[About this task] When you return the data, keep every word exact and include none of the images.

(Dataset entries)
■ ■ ■ ■
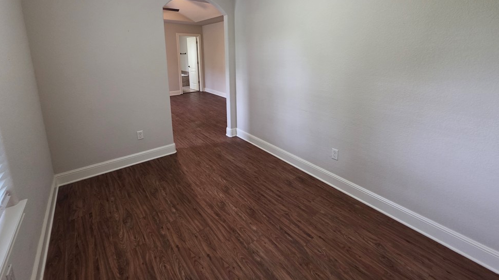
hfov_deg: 103.0
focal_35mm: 15
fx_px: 198
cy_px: 94
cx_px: 254
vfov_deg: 68.6
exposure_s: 1/60
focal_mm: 2.2
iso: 250
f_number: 1.9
■ ■ ■ ■
[Output for this task]
hfov_deg: 103.0
focal_35mm: 15
fx_px: 198
cy_px: 94
cx_px: 254
vfov_deg: 68.6
exposure_s: 1/60
focal_mm: 2.2
iso: 250
f_number: 1.9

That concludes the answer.